L’amnésie a toujours été un sujet fascinant pour les écrivains et les cinéastes ( entre autres: Jean Anouilh, Jean Giraudoux, Georges  Perec…);  c’est  en effet un bon prétexte pour traiter des grands et des petits bobos de la vie , et bien sûr du couple: ici,  si on a bien compris, celui d’un d’un homme et d’une femme qui, après s’être plus ou moins séparés , finissent par se retrouver. Tout cela fait preuve d’une originalité débordante, comme vous pouvez le constater…  » J’ ai voulu traiter, dit Nicolas Bedos,  du deuil impossible de la limite,  de la folie douce, et finalement la liberté que nous avons d’inventer et de revisiter à notre guise nos vies,  quand nous n’avons pas la force d’en assurer les chapitres ». Après tout, pourquoi pas?
 Mais il y a un petit ennui: passé, disons , passé le premier petit quart d’heure, la pièce part un peu dans tous les sens et n’a franchement rien de passionnant, malgré la solidité du travail de Macha Méril et de Guy Bedos: l’on sent une véritable complicité entre les deux comédiens.

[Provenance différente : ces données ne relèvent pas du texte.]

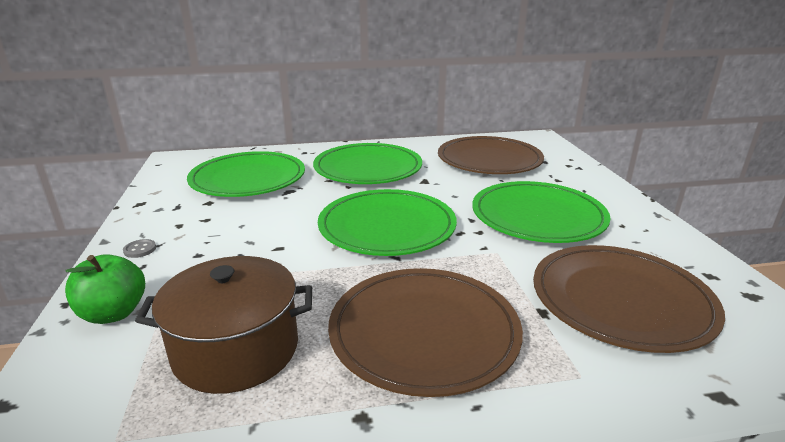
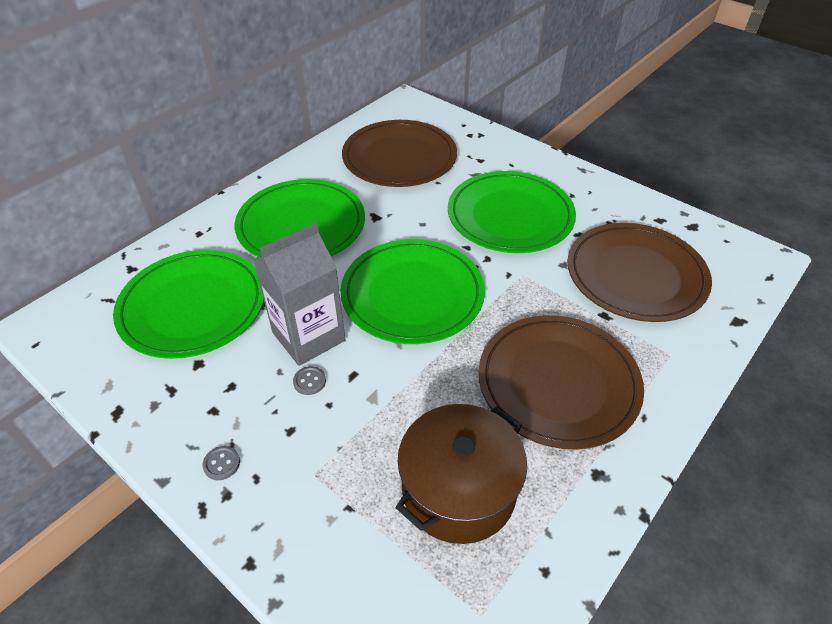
camera: 40 degrees left, 20 degrees up
(114, 313) = (312, 538): green apple -> none
(249, 238) = (309, 381): none -> grey button
(285, 217) = (308, 336): none -> grey carton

Mais cela peut-il à sauver cette piécette? Non, bien entendu et,  à  l’impossible,  nul n’est tenu , même quand on est le papa de l’auteur. qui n’a pas l’air quand même très à l’aise. Mais, au fait,  qu’est-on venu voir? Pour la quasi- totalité du public, c’est bien sûr, la prestation de deux comédiens reconnus mais que  l’auteur soit X , Y ou Z,  il n’en a, semble-t-il , pas grand chose à faire; de toute façon, dans le cas présent, mieux vaut oublier. Et c’est souvent le cas malheureusement dans  le théâtre privé…

  Le second petit ennui : Nicolas Bedos n’est pas  un directeur d’acteurs et sa mise en scène s’en ressent, d’autant plus qu’il a cru bon de mettre des micros HF qui uniformisent les voix et gomment les nuances…  Alors à voir? Si vous êtes un grand admirateur de Guy Bedos, à l’extrême rigueur , sinon vous pouvez vous abstenir,  d’autant que les places, même à 19 heures, ne sont pas données et que le quartier est assez sinistre; de plus,  vous risqueriez d’y croiser  Brice Hortefeux, l’actuel locataire du Ministère de l’Intérieur, proche voisin…

Philippe du Vignal

 

Théâtre de la Madeleine, du mardi au samedi à 19 heures; matinées le samedi à 16 heures et le dimanche à 18 heures.